Las Vegas Sun

March 29, 2024

other voices:

One kingdom Trump apparently has no interest in: the animal one

I think it’s time to talk about the presidential candidates’ pets.

Look, you need a break. And everybody — or almost everybody — likes an animal story. I’m not quite sure about Donald Trump, but we’ll get to him in a minute.

Pets, particularly dogs, pop up all the time in White House lore. Richard Nixon might never have even gotten there if he hadn’t used Checkers the cocker spaniel as a diversion from a campaign-finance scandal. Lyndon Johnson posed — for reasons we will never understand — picking up his beagle by the ears. The décor at one Obama White House holiday party was many variations on the theme of Bo. This tradition goes way back. James Garfield had a Newfoundland named Veto. Calvin Coolidge seems to have acquired four cats, seven birds, nine dogs, two lion cubs, a raccoon, a bear, a wallaby, an antelope and 13 ducks.

I used to enjoy occasionally pointing out that Mitt Romney had once driven his family to Canada with Seamus the Irish setter strapped to the roof of the car. A campaign consultant told me that the Seamus story elicited stronger reactions from focus groups than any other aspect of the 2012 campaign.

Trump doesn’t have any pets, and the animal anecdotes about him seem to be ... unsettling. Clinton has had a number of dogs and cats, but their stories are generally ... kind of boring. While she was first lady, Clinton wrote a book called “Dear Socks, Dear Buddy: Kids’ Letters to the First Pets.” In it, you can learn that Socks the cat’s tail was 1 foot long.

Socks, the most famous of the Clinton pets, has passed away. So has Buddy the Labrador retriever, who was replaced by another chocolate Lab named — yes! — Seamus. This is a total coincidence. Right now the Clintons have a couple of fuzzy little dogs along the poodle line.

If Trump has ever in his life had a pet, his campaign doesn’t know about it. There’s some question, in fact, about whether he’s ever even had an animal friend. For a while, there was a story about Trump begging for prayers for a Lab named Spinee who was undergoing major surgery.
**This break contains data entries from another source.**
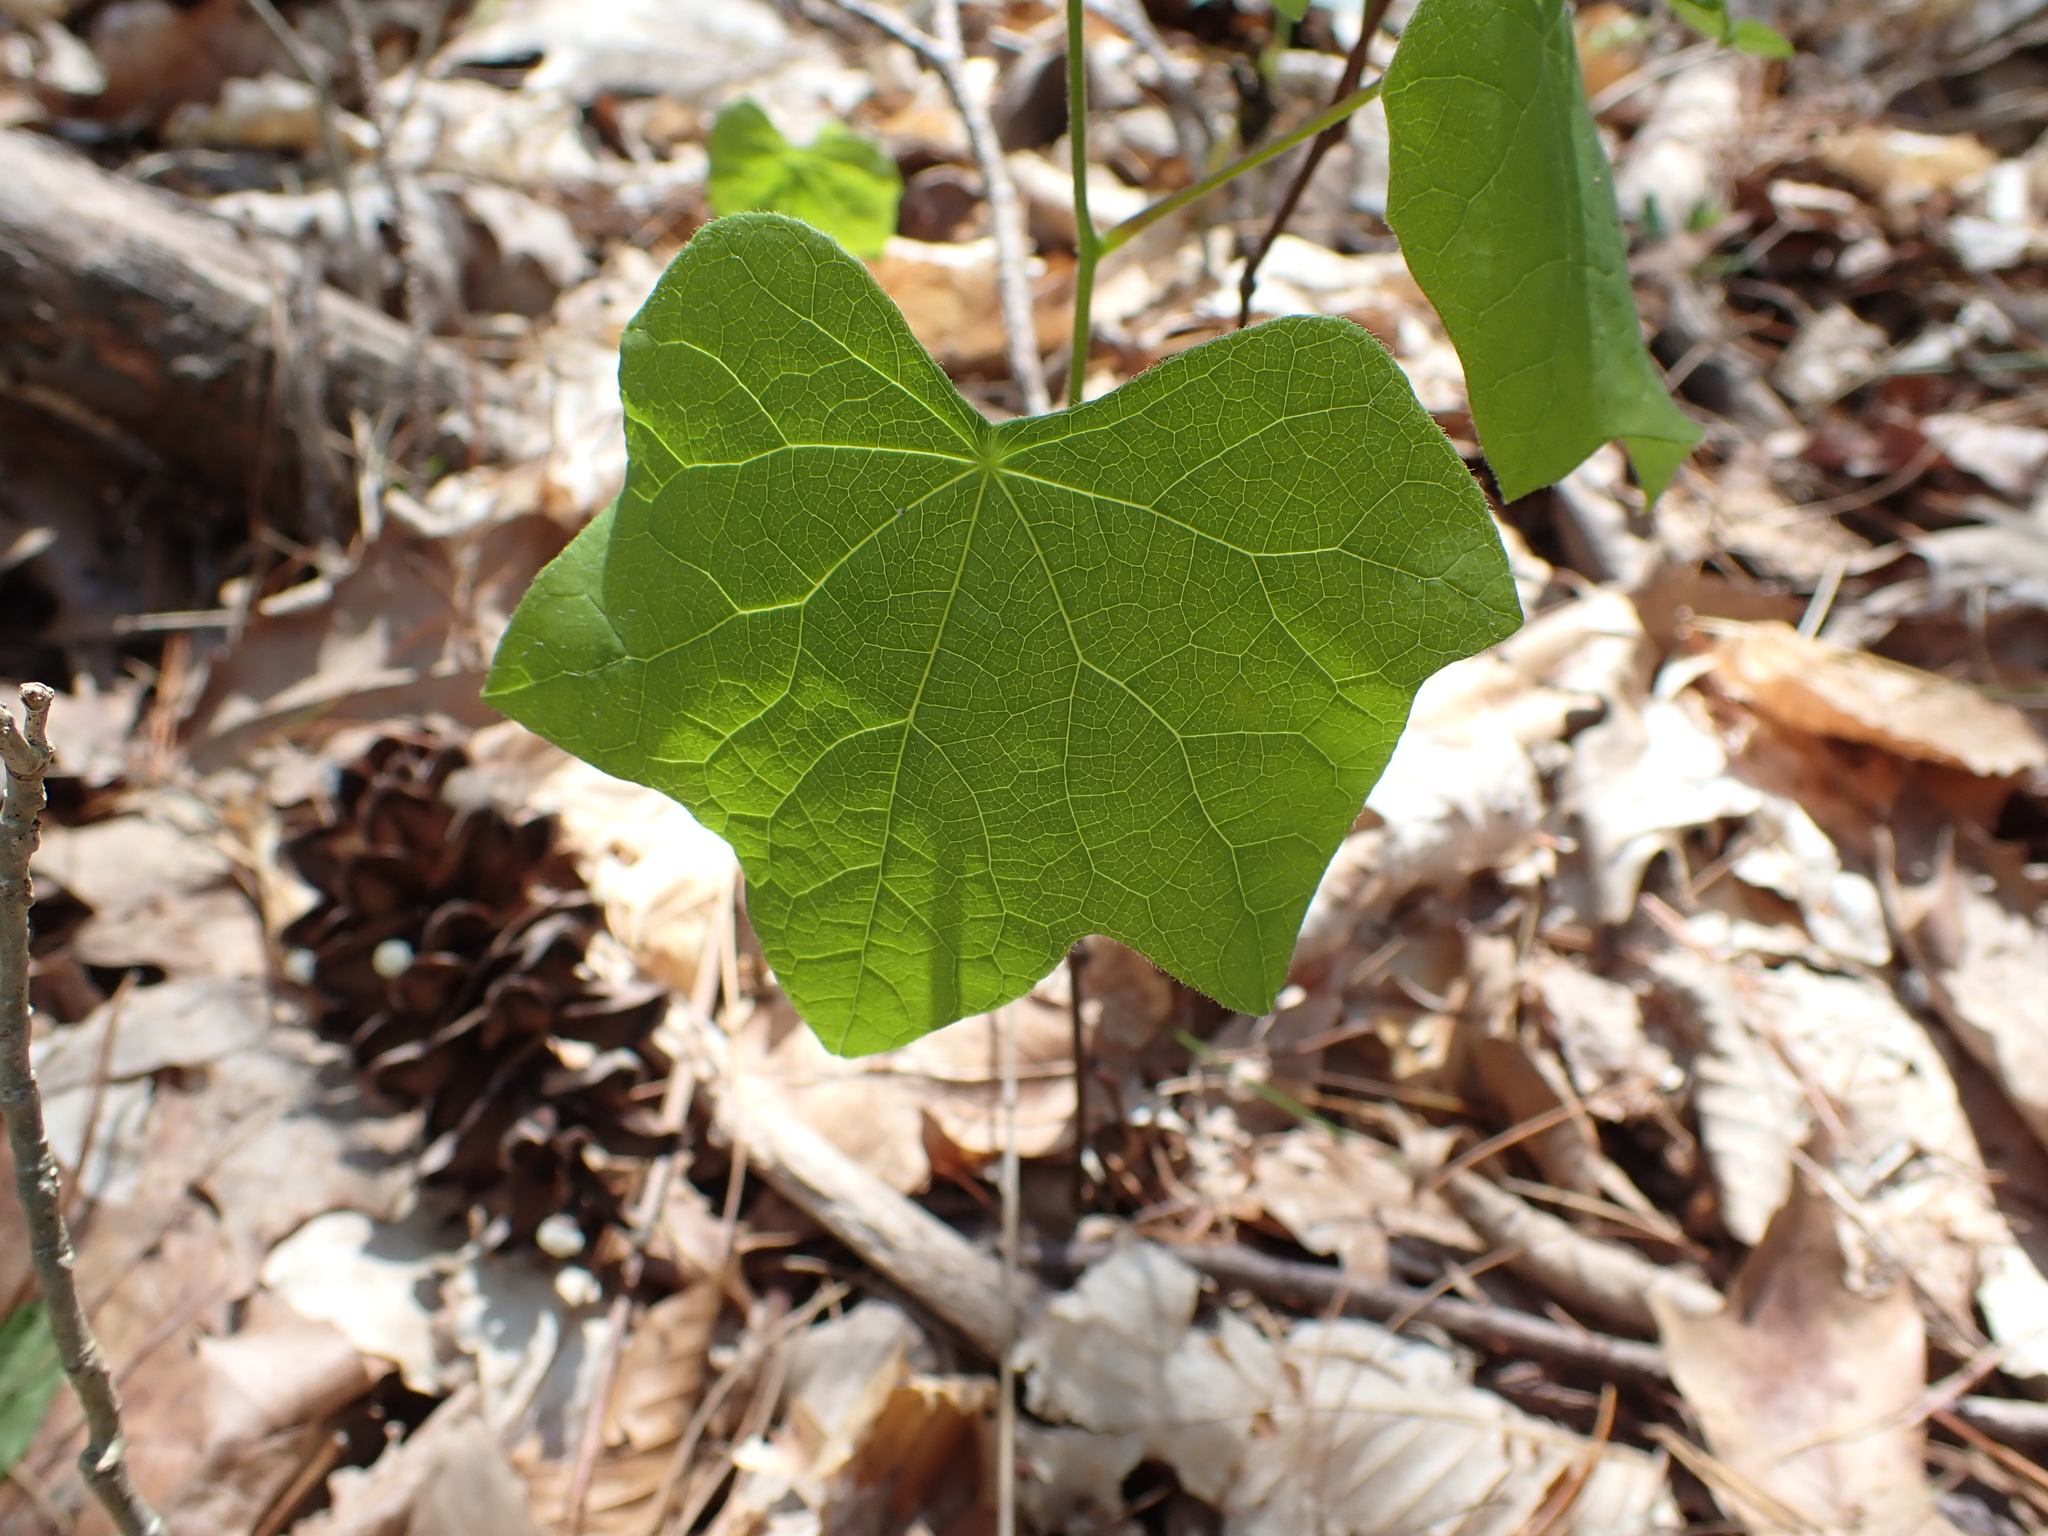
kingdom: Plantae
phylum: Tracheophyta
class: Magnoliopsida
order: Ranunculales
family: Menispermaceae
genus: Menispermum
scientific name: Menispermum canadense
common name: Moonseed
I am very, very sorry to tell you that this appears to be a total fabrication.

There are two colorful stories about Trump’s previous encounters with animals in books written by ex-employees.

The first goes back to the 1980s, when Trump was in his first bloom of glitzy celebrity and acquired a promising 2-year-old racehorse named Alibi. John O’Donnell, a former Trump casino president, wrote that the colt fell apart when Trump insisted, despite the trainer’s objections, that Alibi be worked out even though a virus was going through his barn. O’Donnell claimed Alibi got very sick as a result — so ill he eventually had to have some of his hooves amputated and was retired. Then, O’Donnell said, Trump announced that he was not buying a defective animal and backed out of the sale.

“Jack O’Donnell is a disgruntled former employee, and this is a totally unsubstantiated and false claim,” said a spokeswoman for the Trump campaign.

You decide who’s right. The one thing we do know for sure is that when Trump bought Alibi, he changed the poor horse’s name to D.J. Trump.

The other, much less depressing story involves a chicken named Ginger, who once played tic-tac-toe with Trump at a casino near Palm Springs. Like so very many things in our world, the casino had Trump’s name on it, but it was owned by someone else — in this case an Indian tribe.

Perhaps you have never seen a tic-tac-toe-playing chicken, but they’ve been around a long time. According to Gary Green, another former Trump casino executive who wrote a book, a computer under the board lit up a square, and if the chicken pecked it, said bird got some corn. Hey, it’s a job.

After the game was over — Trump won — Green ran an advertising campaign that featured Trump firing Ginger and starting a Chicken Apprentice contest for a replacement. While Ginger’s fate was not described explicitly, the casino started serving chicken wings as part of the promotion.

Beyond that, connections between Trump and the animal kingdom seem pretty sparse — if you ignore Jane Goodall’s recent comment to The Atlantic that his performances “remind me of male chimpanzees and their dominance issues.” Bloggers have pointed out that Trump tweets a lot of unflattering dog references (“... cheated on him like a dog ...”). It is true that he does seem to specialize in insult via canine analogy. I once got a letter from him suggesting I resembled a dog. He did not seem to be thinking about my large, friendly eyes.

If he wins the election, we could have the first president in history to refuse to pardon the Thanksgiving turkey.

Gail Collins is a columnist for The New York Times.